-- START OF DOCUMENT SEGMENT --

Absurd plays were all very silly, but often went to extremes to prove a point about society.

Absurdist theatre was based on philosophy, non-sensical events and non-logical or legitimate events.

The Theatre of the Absurd was another reaction to the stupidity of war.  Its ideas and its most famous writer, Brekt, wanted theatre to be “a shock treatment for the audience.” He wanted to drench the audience in emotion.  This theatre took its roots from existentialist drama in that it was meant to scare people or start to make them think.

Theatre of the absurd is a wonderful period of works, yet this would not be the kind of play to take your brother or sister who gets antsy at a “normal” play or musical.


A woman by the name of Friske challenged the theatrical syndicate.

Minnie Maddern Fiske
A woman named Minnie opposed the Syndicate.

Minnie Friske

Mme Frisk challenged the Sydicate.
(all of the above refer to Minnie Maddern Fiske, an actress who did indeed challenge the syndicate)

The Shoebrut family stopped the Syndicate
(s/he’s going for the Shubert family here)

With the free expense of radio and the introduction of the first talking picture, audiences began to ween and vaudeville houses began to suffer for it.


Robert Edmund Jones was the head-honcho of new stagecraft.  He tackled unrealistic designs in this form, which created some serious spectacle. 

The new stagecraft was introduced by a man named Edward Raman John. (???)

Shakespeare’s Midsummer Night’s Dream was done in a white box.  This rise of the absurd inspired many others.
(while Peter Brook’s 1870 staging of Midsummer would not seem to belong here, the statement was part of an essay on the New Stagecraft)


The FTP was designed with a fabulous cause in mind.  It revitalized the theatre after WWII, when everthing was dead.

(below, many failed attempts at the living newspaper);
"live newspaper,” “newspaper drama...” “living news,” “the living theatre ; “newspaper lifestyles”, “News dramas”, “News theatre”, “living theatre”
setting for the living newspaper
One-Third of a Nation
The Federal Theatre Project used “headline” or “newspaper” dramas.

The Federal Theatre Project’s new form of drama was the newspaper something

The new form of drama begun by the Federal Theatre Project was existential drama, which looked at life in a different way. Example -- No Exit.

Heidi _____  ran the FTA (Federal Theatre Project).

Mrs. Flannigan was the founder of Off-Broadway.

With all the hoopla with the Cold War and the Red Scare the government decided it didn’t need to fund theatre and shut the FTP down.

The House of Un-American Activities Committee

The FTP was unfortunately disbanned after only four years, partly because it was too risque.

Charles Ludlam and many other notable thespians took part in the FTP.

Orson Welles directed the Voodoo Hamlet.


One of the Group Theatre’s plays was The Living Newspaper by Hallie Flanagan.

-- END OF DOCUMENT SEGMENT --
-- START OF MATERIAL PROVIDED --

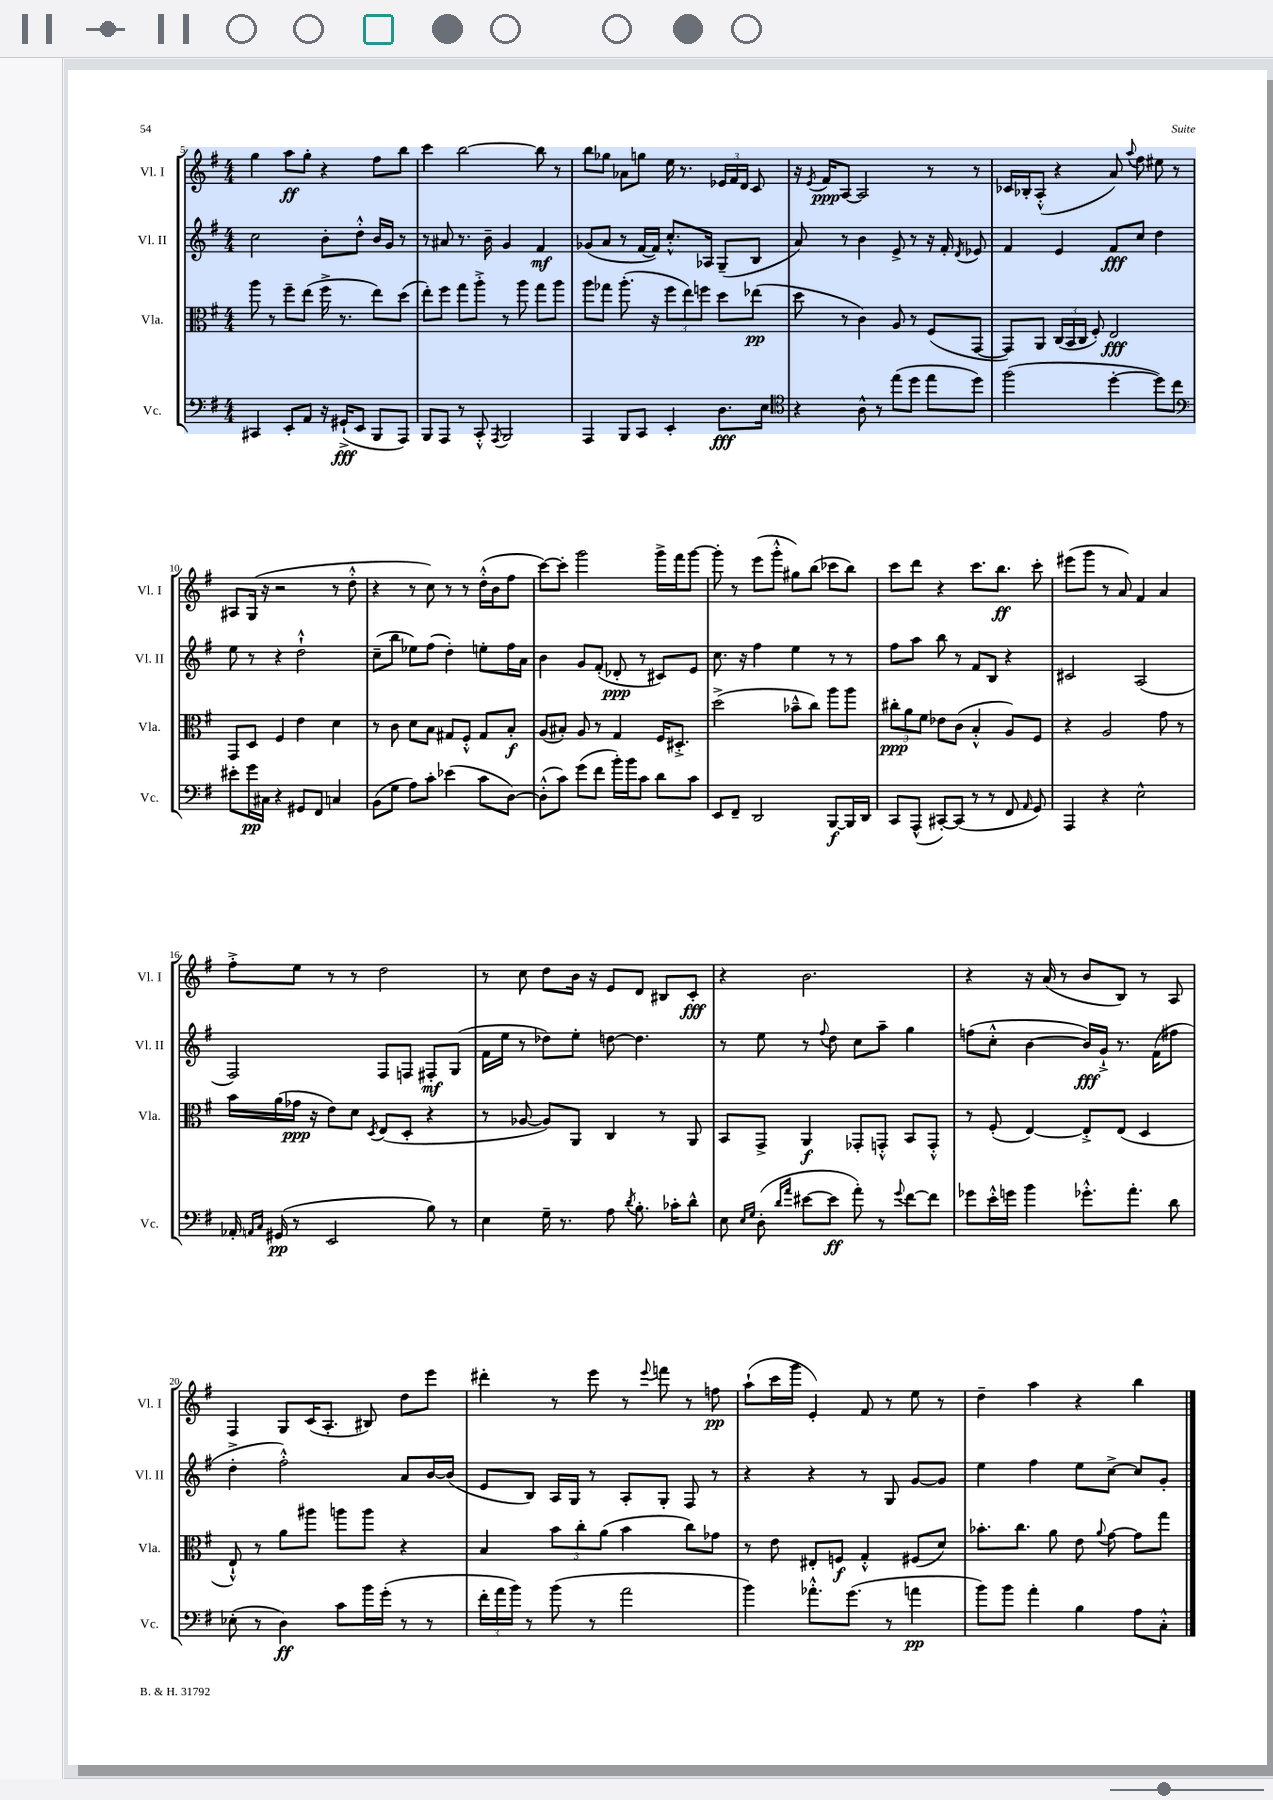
<<
\new StaffGroup <<
\new Staff = "s0" \with { instrumentName = "Vl. I" shortInstrumentName = "Vl. I" } {
    \clef treble \key g \major \numericTimeSignature \time 4/4
    \autoBeamOff g''4 a''8[\ff g''8]-. r4 fis''8[ b''8] |
    c'''4 b''2~ b''8 r8 |
    b''8[ ges''8] aes'8[ g''8] e''16 r8. \tuplet 3/2 { ees'16[ fis'16 d'16] } c'8 |
    r16 \acciaccatura { e'8 } fis'16[\ppp a8]~ a2 r8 r8 |
    ces'16[ bes16-. a8]-.-^( r4 a'8) \appoggiatura { a''8 } fis''8 eis''8 r8 |
    ais8[ g16]( r16 r2 r8 d''8-.-^ |
    r4 r8 c''8) r8 r8 d''16[-.-^( b'16 fis''8] |
    c'''8[~) c'''8]-. g'''2 g'''16[-> fis'''16 g'''8]~ |
    g'''8-. r8 e'''8[( g'''8]-.-^ gis''8[) b''8]( ces'''8[ b''8]) |
    c'''8[ d'''8] r4 c'''8.[ b''8.]\ff c'''8-. |
    eis'''8[( g'''8] r8 a'8) fis'4 a'4 |
    fis''8[-.-> e''8] r8 r8 d''2 |
    r8 c''8 d''8[ b'16] r16 e'8[ d'8] bis8[ c'8]-.\fff |
    r4 b'2. |
    r4 r16 a'16( r8 b'8[ b8]) r8 a8 |
    fis4 g8[ c'16( a8.]-. bis8) d''8[ e'''8] |
    dis'''4-. r8 e'''8 r8 \appoggiatura { e'''8 } f'''8 r8 f''8\pp |
    a''8[-!( c'''16 g'''16] e'4-.) fis'8 r8 e''8 r8 |
    d''4-- a''4 r4 b''4 \bar "|." |
}
\new Staff = "s1" \with { instrumentName = "Vl. II" shortInstrumentName = "Vl. II" } {
    \clef treble \key g \major \numericTimeSignature \time 4/4
    \autoBeamOff c''2 b'8[-. d''8]-.-^ b'16[ g'16] r8 |
    r8 ais'8 r8. b'16-- g'4 fis'4\mf |
    ges'8[( a'8] r8 fis'16[~ fis'16]) c''8.[-.-^ aes16] g8[--( b8] |
    a'8) r8 b'4 e'8-> r8 r16 fis'16-. \acciaccatura { d'8 } ees'8 |
    fis'4 e'4 fis'8[\fff c''8] d''4 |
    e''8 r8 r4 d''2-!-^ |
    c''8[--( b''8] ees''8[) fis''8]( d''4-.) e''8[-. fis''16 a'16] |
    b'4 g'8[ fis'8]-.( des'8-.\ppp r8 cis'8[) e'8] |
    c''8. r16 fis''4 e''4 r8 r8 |
    fis''8[ a''8] b''8 r8 fis'8[ b8] r4 |
    cis'2 a2( |
    fis2) fis8[ f8] fis8[-.\mf g8]( |
    fis'16[ e''16] r8 des''8[) e''8]-. d''8~ d''4. |
    r8 e''8 r8 \appoggiatura { fis''8 } d''8 c''8[ a''8]-- g''4 |
    f''8[( c''8]-.-^ b'4~ b'16[\fff) g'16]-!-> r8. fis'16[( fis''8] |
    d''4-.-> fis''2-.-^) a'8[ b'16~ b'16]( |
    e'8[ b8]) a16[ g16] r8 a8[-. g8]-. fis8 r8 |
    r4 r4 r8 g8 g'8[~ g'8] |
    e''4 fis''4 e''8[ c''8]~-> c''8[ g'8]-. \bar "|." |
}
\new Staff = "s2" \with { instrumentName = "Vla." shortInstrumentName = "Vla." } {
    \clef alto \key g \major \numericTimeSignature \time 4/4
    \autoBeamOff a''8 r8 fis''8[-- e''8]( fis''16-> r8. e''8[) d''8]( |
    e''8[-.) fis''8] g''8[ a''8]-.-> r8 a''8 g''8[ a''8] |
    a''8[ ges''8] a''8.-.( r16 \tuplet 3/2 { fis''8[ e''8) f''8] } d''8[ ees''8]\pp( |
    d''8 r8 c'4) a8 r8 fis8[( g,8]~ |
    g,8[) a,8] \tuplet 3/2 { c16[( b,16 c16] } fis8-.) e2\fff |
    g,8[ d8] fis4 e'4 d'4 |
    r8 c'8 d'8[ b8] gis8[ fis8]-.-^ gis8[ b8]-.\f |
    a8[( bis8]-.) a8 r8 g4 fis16[ dis8.]-.-> |
    d''2->( bes'8[---^ c''8]) a''8[ a''8] |
    \tuplet 3/2 { cis''8[-.\ppp a'8 fis'8] } ees'8[ c'8]( b4-.-^ a8[) fis8] |
    r4 a2 g'8 r8 |
    b'16[ a'16( ges'16]\ppp r16 e'8[) d'8] \acciaccatura { d8 } e8[( d8]-. r4 |
    r8 aes8~ aes8[) a,8] c4 r8 a,8 |
    b,8[ g,8]-> a,4\f ges,8[-. g,8]-.-^ b,8[ g,8]-.-^ |
    r8 fis8-.( e4~) e8[-.-> e8]( d4 |
    e8-!-^) r8 a'8[ ais''8] a''8[ a''8] r4 |
    b4 \tuplet 3/2 { b'8[ c''8-. a'8]( } b'4 c''8[) ges'8] |
    r8 e'8 eis8[-. f8]\f g4-.-^ fis8[( d'8]) |
    bes'8.[-. c''8.] a'8 e'8 \appoggiatura { a'8 } g'8~ g'8[ g''8] \bar "|." |
}
\new Staff = "s3" \with { instrumentName = "Vc." shortInstrumentName = "Vc." } {
    \clef bass \key g \major \numericTimeSignature \time 4/4
    \autoBeamOff cis,4 e,8[-. a,8] r16 gis,16[-!->\fff( e,8] b,,8[ a,,8]) |
    b,,8[ a,,8] r8 c,8-.-^ \acciaccatura { a,,8 } b,,2 |
    a,,4 b,,8[ c,8] e,4-. d8.[\fff e16] |
    \clef tenor r4 a8-^ r8 e''8[( d''8] e''8[ d''8]) |
    fis''2( d''4~-. d''8[) c''8] |
    \clef bass eis'8[-. g'16\pp cis16] r4 gis,8[ fis,8] c4 |
    b,8[( g8] a8[) c'8]-. ees'4( c'8[ d8]~) |
    d8[-.-^( c'8]) g'8[( fis'8] b'16[-.) b'16 c'8] d'8[ c'8] |
    e,8[ fis,8]-- d,2 b,,8[~\f b,,16 d,16] |
    c,8[ a,,8]-^( cis,8[~-.) cis,8]( r8 r8 fis,8 \grace { a,16 } g,8) |
    a,,4 r4 e2-^ |
    aes,16-. \grace { a,16[ c16] } gis,16\pp( r8 e,2 b8) r8 |
    e4 g16-- r8. a8 \acciaccatura { d'8 } b8.-. ces'16[-. d'8]-^ |
    e8 \grace { e16[ g16] } d8-.( \grace { d'16[ a'16] } eis'8[~ eis'8]\ff a'8-.) r8 \appoggiatura { g'8 } fis'8[~ fis'8] |
    ges'8[ e'16-.-^ g'16] b'4 ges'8.[-.-^ a'8.]-. d'8 |
    ees8-.( r8 d4\ff) c'8[ b'16 g'16]-.( r8 r8 |
    \tuplet 3/2 { fis'16[-. a'16 b'16]) } r8 b'8( r8 a'2 |
    b'4) aes'8.[-.-^ g'8.]( r8 a'4\pp |
    b'8[) b'8] a'4-. b4 a8[ c8]-.-^ \bar "|." |
}
>>
>>
\layout { \context { \Score currentBarNumber = #5 } }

-- END OF MATERIAL PROVIDED --

Please answer these questions about the theater-history excerpt:
1. According to the parenthetical note after "Mme Frisk challenged the Sydicate.", who do the names above it refer to?
2. Which family is the writer of "The Shoebrut family stopped the Syndicate" said to be going for?
3. Who directed the Voodoo Hamlet?
The records have no role in any of this.

■ **CORRECT ANSWER**:
1. Minnie Maddern Fiske, an actress who did challenge the syndicate.
2. The Shubert family.
3. Orson Welles.